Records from a data source

-.-.-

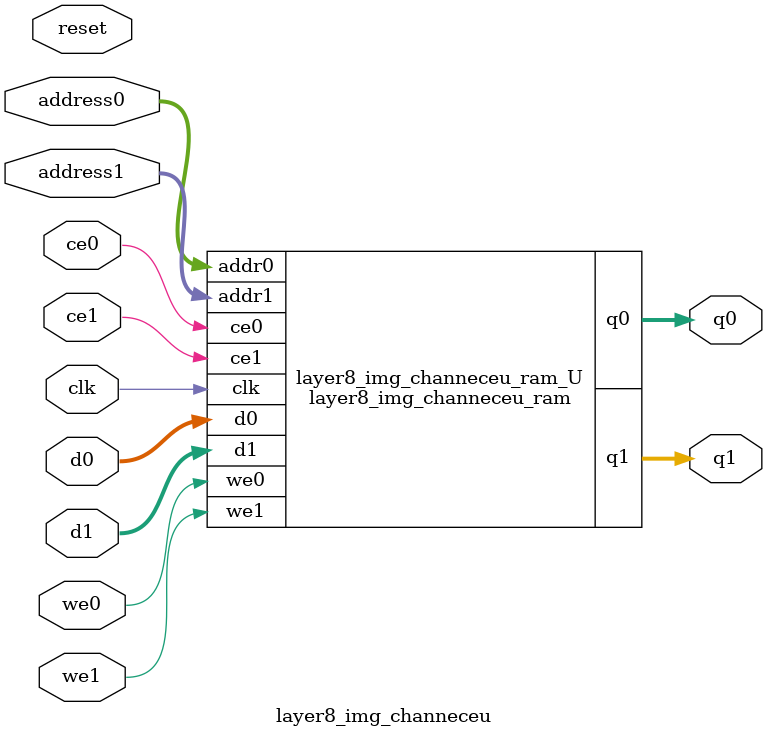
<source format=v>
`timescale 1 ns / 1 ps
module layer8_img_channeceu_ram (addr0, ce0, d0, we0, q0, addr1, ce1, d1, we1, q1,  clk);

parameter DWIDTH = 4;
parameter AWIDTH = 15;
parameter MEM_SIZE = 18480;

input[AWIDTH-1:0] addr0;
input ce0;
input[DWIDTH-1:0] d0;
input we0;
output reg[DWIDTH-1:0] q0;
input[AWIDTH-1:0] addr1;
input ce1;
input[DWIDTH-1:0] d1;
input we1;
output reg[DWIDTH-1:0] q1;
input clk;

(* ram_style = "block" *)reg [DWIDTH-1:0] ram[0:MEM_SIZE-1];




always @(posedge clk)  
begin 
    if (ce0) 
    begin
        if (we0) 
        begin 
            ram[addr0] <= d0; 
        end 
        q0 <= ram[addr0];
    end
end


always @(posedge clk)  
begin 
    if (ce1) 
    begin
        if (we1) 
        begin 
            ram[addr1] <= d1; 
        end 
        q1 <= ram[addr1];
    end
end


endmodule

`timescale 1 ns / 1 ps
module layer8_img_channeceu(
    reset,
    clk,
    address0,
    ce0,
    we0,
    d0,
    q0,
    address1,
    ce1,
    we1,
    d1,
    q1);

parameter DataWidth = 32'd4;
parameter AddressRange = 32'd18480;
parameter AddressWidth = 32'd15;
input reset;
input clk;
input[AddressWidth - 1:0] address0;
input ce0;
input we0;
input[DataWidth - 1:0] d0;
output[DataWidth - 1:0] q0;
input[AddressWidth - 1:0] address1;
input ce1;
input we1;
input[DataWidth - 1:0] d1;
output[DataWidth - 1:0] q1;



layer8_img_channeceu_ram layer8_img_channeceu_ram_U(
    .clk( clk ),
    .addr0( address0 ),
    .ce0( ce0 ),
    .we0( we0 ),
    .d0( d0 ),
    .q0( q0 ),
    .addr1( address1 ),
    .ce1( ce1 ),
    .we1( we1 ),
    .d1( d1 ),
    .q1( q1 ));

endmodule


</source>
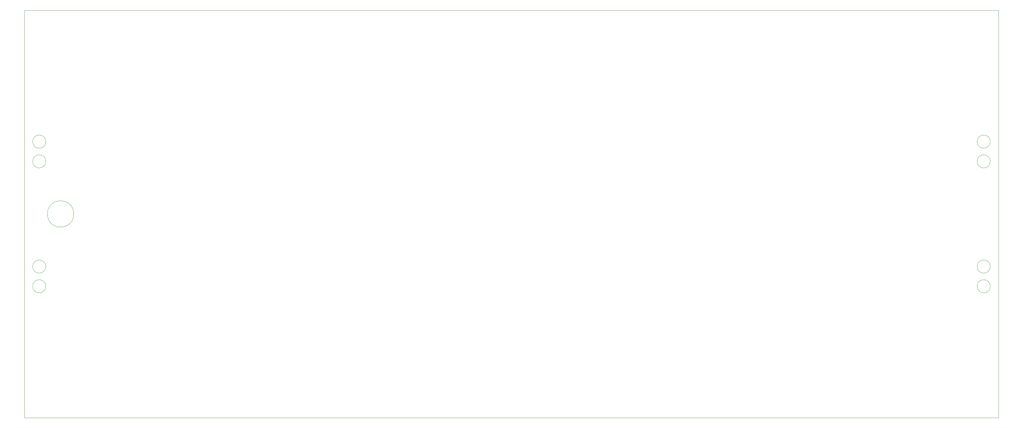
<source format=gm1>
%TF.GenerationSoftware,KiCad,Pcbnew,(5.1.9-0-10_14)*%
%TF.CreationDate,2022-11-18T02:47:43-05:00*%
%TF.ProjectId,5AhG3-18S,35416847-332d-4313-9853-2e6b69636164,rev?*%
%TF.SameCoordinates,Original*%
%TF.FileFunction,Profile,NP*%
%FSLAX46Y46*%
G04 Gerber Fmt 4.6, Leading zero omitted, Abs format (unit mm)*
G04 Created by KiCad (PCBNEW (5.1.9-0-10_14)) date 2022-11-18 02:47:43*
%MOMM*%
%LPD*%
G01*
G04 APERTURE LIST*
%TA.AperFunction,Profile*%
%ADD10C,0.050000*%
%TD*%
G04 APERTURE END LIST*
D10*
X80500000Y-152000000D02*
G75*
G03*
X80500000Y-152000000I-2000000J0D01*
G01*
X80500000Y-158000000D02*
G75*
G03*
X80500000Y-158000000I-2000000J0D01*
G01*
X368000000Y-152000000D02*
G75*
G03*
X368000000Y-152000000I-2000000J0D01*
G01*
X368000000Y-158000000D02*
G75*
G03*
X368000000Y-158000000I-2000000J0D01*
G01*
X368000000Y-114000000D02*
G75*
G03*
X368000000Y-114000000I-2000000J0D01*
G01*
X368000000Y-120000000D02*
G75*
G03*
X368000000Y-120000000I-2000000J0D01*
G01*
X80500000Y-114000000D02*
G75*
G03*
X80500000Y-114000000I-2000000J0D01*
G01*
X80500000Y-120000000D02*
G75*
G03*
X80500000Y-120000000I-2000000J0D01*
G01*
X89000000Y-136000000D02*
G75*
G03*
X89000000Y-136000000I-4000000J0D01*
G01*
X74000000Y-198000000D02*
X74000000Y-74000000D01*
X370500000Y-198000000D02*
X74000000Y-198000000D01*
X370500000Y-74000000D02*
X370500000Y-198000000D01*
X74000000Y-74000000D02*
X370500000Y-74000000D01*
M02*

</source>
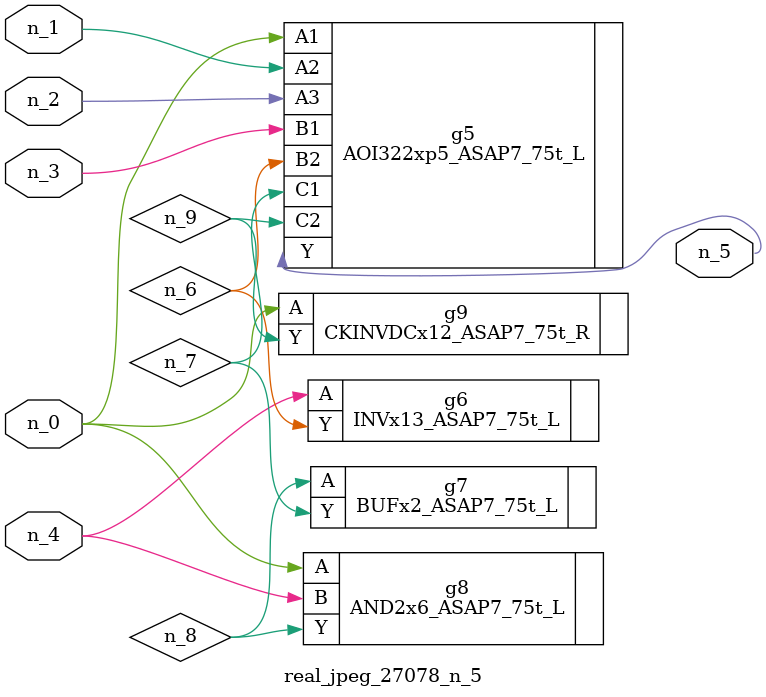
<source format=v>
module real_jpeg_27078_n_5 (n_4, n_0, n_1, n_2, n_3, n_5);

input n_4;
input n_0;
input n_1;
input n_2;
input n_3;

output n_5;

wire n_8;
wire n_6;
wire n_7;
wire n_9;

AOI322xp5_ASAP7_75t_L g5 ( 
.A1(n_0),
.A2(n_1),
.A3(n_2),
.B1(n_3),
.B2(n_6),
.C1(n_7),
.C2(n_9),
.Y(n_5)
);

AND2x6_ASAP7_75t_L g8 ( 
.A(n_0),
.B(n_4),
.Y(n_8)
);

CKINVDCx12_ASAP7_75t_R g9 ( 
.A(n_0),
.Y(n_9)
);

INVx13_ASAP7_75t_L g6 ( 
.A(n_4),
.Y(n_6)
);

BUFx2_ASAP7_75t_L g7 ( 
.A(n_8),
.Y(n_7)
);


endmodule
</source>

-.-.-

## ASSIGNMENT
A word-for-word copy of the records above is needed, pictures excluded.

## ANSWER TO THIS PROBLEM
<source format=v>
`timescale 1 ns / 1 ps
module layer8_img_channeceu_ram (addr0, ce0, d0, we0, q0, addr1, ce1, d1, we1, q1,  clk);

parameter DWIDTH = 4;
parameter AWIDTH = 15;
parameter MEM_SIZE = 18480;

input[AWIDTH-1:0] addr0;
input ce0;
input[DWIDTH-1:0] d0;
input we0;
output reg[DWIDTH-1:0] q0;
input[AWIDTH-1:0] addr1;
input ce1;
input[DWIDTH-1:0] d1;
input we1;
output reg[DWIDTH-1:0] q1;
input clk;

(* ram_style = "block" *)reg [DWIDTH-1:0] ram[0:MEM_SIZE-1];




always @(posedge clk)  
begin 
    if (ce0) 
    begin
        if (we0) 
        begin 
            ram[addr0] <= d0; 
        end 
        q0 <= ram[addr0];
    end
end


always @(posedge clk)  
begin 
    if (ce1) 
    begin
        if (we1) 
        begin 
            ram[addr1] <= d1; 
        end 
        q1 <= ram[addr1];
    end
end


endmodule

`timescale 1 ns / 1 ps
module layer8_img_channeceu(
    reset,
    clk,
    address0,
    ce0,
    we0,
    d0,
    q0,
    address1,
    ce1,
    we1,
    d1,
    q1);

parameter DataWidth = 32'd4;
parameter AddressRange = 32'd18480;
parameter AddressWidth = 32'd15;
input reset;
input clk;
input[AddressWidth - 1:0] address0;
input ce0;
input we0;
input[DataWidth - 1:0] d0;
output[DataWidth - 1:0] q0;
input[AddressWidth - 1:0] address1;
input ce1;
input we1;
input[DataWidth - 1:0] d1;
output[DataWidth - 1:0] q1;



layer8_img_channeceu_ram layer8_img_channeceu_ram_U(
    .clk( clk ),
    .addr0( address0 ),
    .ce0( ce0 ),
    .we0( we0 ),
    .d0( d0 ),
    .q0( q0 ),
    .addr1( address1 ),
    .ce1( ce1 ),
    .we1( we1 ),
    .d1( d1 ),
    .q1( q1 ));

endmodule


</source>
<source format=gm1>
%TF.GenerationSoftware,KiCad,Pcbnew,(5.1.9-0-10_14)*%
%TF.CreationDate,2022-11-18T02:47:43-05:00*%
%TF.ProjectId,5AhG3-18S,35416847-332d-4313-9853-2e6b69636164,rev?*%
%TF.SameCoordinates,Original*%
%TF.FileFunction,Profile,NP*%
%FSLAX46Y46*%
G04 Gerber Fmt 4.6, Leading zero omitted, Abs format (unit mm)*
G04 Created by KiCad (PCBNEW (5.1.9-0-10_14)) date 2022-11-18 02:47:43*
%MOMM*%
%LPD*%
G01*
G04 APERTURE LIST*
%TA.AperFunction,Profile*%
%ADD10C,0.050000*%
%TD*%
G04 APERTURE END LIST*
D10*
X80500000Y-152000000D02*
G75*
G03*
X80500000Y-152000000I-2000000J0D01*
G01*
X80500000Y-158000000D02*
G75*
G03*
X80500000Y-158000000I-2000000J0D01*
G01*
X368000000Y-152000000D02*
G75*
G03*
X368000000Y-152000000I-2000000J0D01*
G01*
X368000000Y-158000000D02*
G75*
G03*
X368000000Y-158000000I-2000000J0D01*
G01*
X368000000Y-114000000D02*
G75*
G03*
X368000000Y-114000000I-2000000J0D01*
G01*
X368000000Y-120000000D02*
G75*
G03*
X368000000Y-120000000I-2000000J0D01*
G01*
X80500000Y-114000000D02*
G75*
G03*
X80500000Y-114000000I-2000000J0D01*
G01*
X80500000Y-120000000D02*
G75*
G03*
X80500000Y-120000000I-2000000J0D01*
G01*
X89000000Y-136000000D02*
G75*
G03*
X89000000Y-136000000I-4000000J0D01*
G01*
X74000000Y-198000000D02*
X74000000Y-74000000D01*
X370500000Y-198000000D02*
X74000000Y-198000000D01*
X370500000Y-74000000D02*
X370500000Y-198000000D01*
X74000000Y-74000000D02*
X370500000Y-74000000D01*
M02*

</source>
<source format=v>
module real_jpeg_27078_n_5 (n_4, n_0, n_1, n_2, n_3, n_5);

input n_4;
input n_0;
input n_1;
input n_2;
input n_3;

output n_5;

wire n_8;
wire n_6;
wire n_7;
wire n_9;

AOI322xp5_ASAP7_75t_L g5 ( 
.A1(n_0),
.A2(n_1),
.A3(n_2),
.B1(n_3),
.B2(n_6),
.C1(n_7),
.C2(n_9),
.Y(n_5)
);

AND2x6_ASAP7_75t_L g8 ( 
.A(n_0),
.B(n_4),
.Y(n_8)
);

CKINVDCx12_ASAP7_75t_R g9 ( 
.A(n_0),
.Y(n_9)
);

INVx13_ASAP7_75t_L g6 ( 
.A(n_4),
.Y(n_6)
);

BUFx2_ASAP7_75t_L g7 ( 
.A(n_8),
.Y(n_7)
);


endmodule
</source>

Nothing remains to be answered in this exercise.